И — там, где речь уже идет не только о поэтической речи, но речи вообще:

            Когда начинаешь спотыкаться на простейших словах,
            например, оцепенело задумываешься, что значит "когда",
            когда реченья и речи расползаются в швах
            и сыплется ткань языковая, ни на что не годна,

            — тогда прикуси язык и отключи телефон,
            уставься в стенку и изучай обоев узор,
            ибо зачем дар речи беречь, если он
            дан на одно заикание да на позор...

Очевидно, Наталья Горбаневская пережила, перенесла, переборола эту иаковлеву борьбу.

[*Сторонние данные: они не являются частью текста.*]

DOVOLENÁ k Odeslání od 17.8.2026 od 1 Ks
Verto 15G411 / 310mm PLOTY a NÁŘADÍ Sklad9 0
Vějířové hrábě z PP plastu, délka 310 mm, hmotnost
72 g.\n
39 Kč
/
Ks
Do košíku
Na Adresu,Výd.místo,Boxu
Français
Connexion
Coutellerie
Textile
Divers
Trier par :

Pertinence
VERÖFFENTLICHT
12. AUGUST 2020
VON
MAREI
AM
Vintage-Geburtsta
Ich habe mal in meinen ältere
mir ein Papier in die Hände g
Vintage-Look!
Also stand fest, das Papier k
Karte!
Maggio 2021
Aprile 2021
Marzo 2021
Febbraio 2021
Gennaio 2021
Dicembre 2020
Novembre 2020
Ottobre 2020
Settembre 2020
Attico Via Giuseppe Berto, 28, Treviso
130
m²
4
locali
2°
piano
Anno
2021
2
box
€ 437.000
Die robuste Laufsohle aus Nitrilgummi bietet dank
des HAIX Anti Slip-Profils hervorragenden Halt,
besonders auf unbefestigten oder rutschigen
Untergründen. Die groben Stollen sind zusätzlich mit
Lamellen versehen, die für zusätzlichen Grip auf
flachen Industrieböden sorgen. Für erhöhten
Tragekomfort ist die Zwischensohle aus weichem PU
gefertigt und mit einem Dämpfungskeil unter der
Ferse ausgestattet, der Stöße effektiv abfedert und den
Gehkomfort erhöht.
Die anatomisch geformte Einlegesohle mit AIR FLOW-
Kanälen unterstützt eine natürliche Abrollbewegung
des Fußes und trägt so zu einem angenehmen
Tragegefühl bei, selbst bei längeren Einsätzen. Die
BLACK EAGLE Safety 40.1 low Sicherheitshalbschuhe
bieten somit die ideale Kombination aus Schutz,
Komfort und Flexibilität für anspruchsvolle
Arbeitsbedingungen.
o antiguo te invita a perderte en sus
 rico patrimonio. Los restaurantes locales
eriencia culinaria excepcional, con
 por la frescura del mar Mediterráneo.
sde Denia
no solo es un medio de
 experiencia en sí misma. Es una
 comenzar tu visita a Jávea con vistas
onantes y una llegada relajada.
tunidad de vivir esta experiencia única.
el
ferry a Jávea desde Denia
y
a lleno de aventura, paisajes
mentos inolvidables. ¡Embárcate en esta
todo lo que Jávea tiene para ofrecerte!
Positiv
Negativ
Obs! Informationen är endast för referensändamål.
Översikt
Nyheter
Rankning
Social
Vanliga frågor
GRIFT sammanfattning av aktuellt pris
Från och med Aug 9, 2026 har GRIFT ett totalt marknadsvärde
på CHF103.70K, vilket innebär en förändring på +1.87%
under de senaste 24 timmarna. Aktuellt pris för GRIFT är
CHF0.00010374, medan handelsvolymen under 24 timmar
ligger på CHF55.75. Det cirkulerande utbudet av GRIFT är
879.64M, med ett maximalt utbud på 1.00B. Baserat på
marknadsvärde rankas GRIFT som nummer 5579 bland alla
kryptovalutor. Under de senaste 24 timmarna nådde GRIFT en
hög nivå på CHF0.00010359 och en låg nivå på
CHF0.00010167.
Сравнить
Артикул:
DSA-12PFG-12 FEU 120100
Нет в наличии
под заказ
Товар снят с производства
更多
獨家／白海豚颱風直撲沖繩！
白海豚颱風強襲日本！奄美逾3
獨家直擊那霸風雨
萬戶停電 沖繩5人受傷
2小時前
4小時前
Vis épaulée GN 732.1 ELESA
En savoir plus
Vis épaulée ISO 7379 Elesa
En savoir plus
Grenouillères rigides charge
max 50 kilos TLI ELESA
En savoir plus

Как бы там ни было, среди самых последних в книге стихов мы находим:

            Я из тех, кого она
            научила говорить.
            Этой даты свет и цвет
            не устать благодарить.
            От цепи откована,
            всеми струнами звучать.
            Вплоть до часа смертного,
            что заставит замолчать.

Мы, конечно же, не остановимся на этой ноте, на последних двух строках. Мы остановимся на двух первых. Ибо они о вечном учителе Натальи Горбаневской — об Анне Ахматовой.

Русская мысль. 10-16.04.1997. — То же (слегка сокр.) // Жажоян Манук. Случай Орфея. СПб: Звезда, 2000.